• [What the exercise asks]: Return only those lines of the listing in which "configuration" appears.

• [Data provided]:
--- START ---

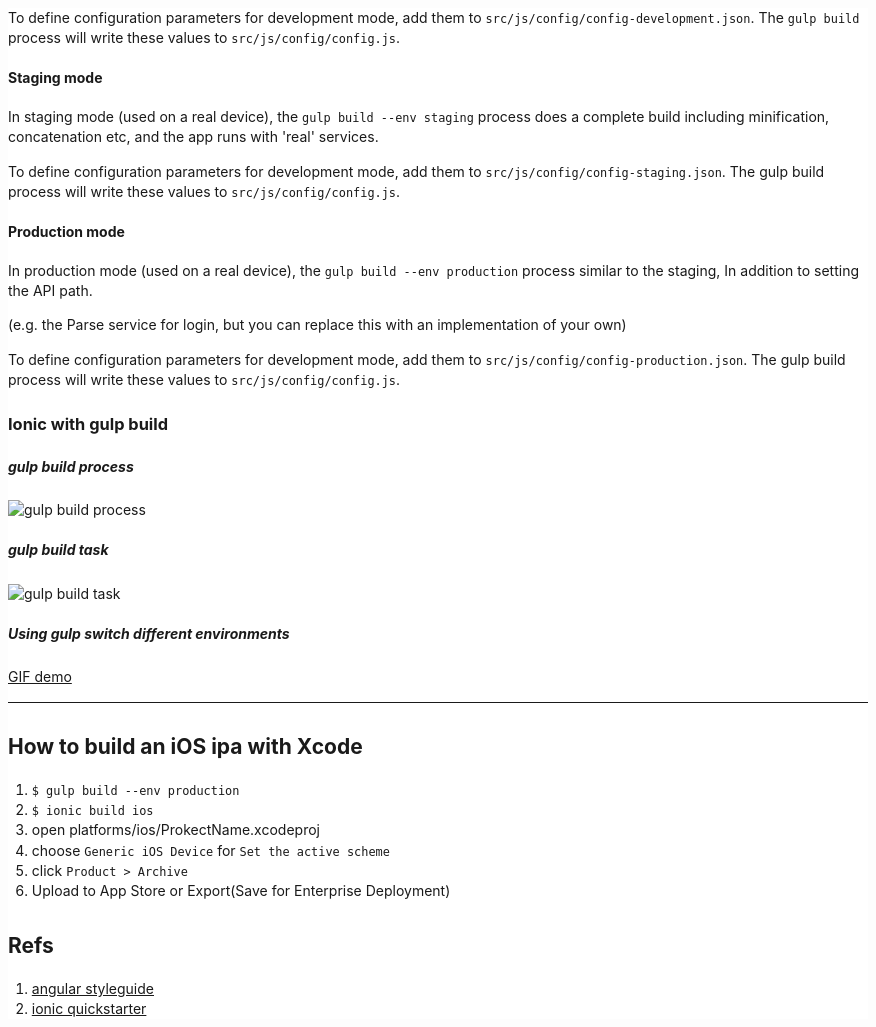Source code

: To define configuration parameters for development mode, add them to `src/js/config/config-development.json`. The `gulp build` process will write these values to `src/js/config/config.js`.

#### Staging mode

In staging mode (used on a real device), the `gulp build --env staging` process does a complete build including minification, concatenation etc, and the app runs with 'real' services.

To define configuration parameters for development mode, add them to `src/js/config/config-staging.json`. The gulp build process will write these values to `src/js/config/config.js`.

#### Production mode

In production mode (used on a real device), the `gulp build --env production` process similar to the staging, In addition to setting the API path.

(e.g. the Parse service for login, but you can replace this with an implementation of your own)

To define configuration parameters for development mode, add them to `src/js/config/config-production.json`. The gulp build process will write these values to `src/js/config/config.js`.


### Ionic with gulp build

##### gulp build process

![gulp build process](http://7xr387.com1.z0.glb.clouddn.com/ionic-with-gulp-build-process.png.png)

##### gulp build task
![gulp build task](http://7xr387.com1.z0.glb.clouddn.com/Ionic-with-gulp-build2.png)

##### Using gulp switch different environments  
[ GIF demo](http://7xr387.com1.z0.glb.clouddn.com/ionic-with-gulp-build-process.gif)

---

## How to build an iOS ipa with Xcode

1. `$ gulp build --env production`
2. `$ ionic build ios`
3. open platforms/ios/ProkectName.xcodeproj
4. choose `Generic iOS Device` for `Set the active scheme`
5. click `Product > Archive`
6. Upload to App Store or Export(Save for Enterprise Deployment)

## Refs

1. [angular styleguide](https://github.com/johnpapa/angular-styleguide/tree/master/a1)
2. [ionic quickstarter](https://github.com/leob/ionic-quickstarter)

--- END ---

• [Your response]:
: To define configuration parameters for development mode, add them to `src/js/config/config-development.json`. The `gulp build` process will write these values to `src/js/config/config.js`.
To define configuration parameters for development mode, add them to `src/js/config/config-staging.json`. The gulp build process will write these values to `src/js/config/config.js`.
To define configuration parameters for development mode, add them to `src/js/config/config-production.json`. The gulp build process will write these values to `src/js/config/config.js`.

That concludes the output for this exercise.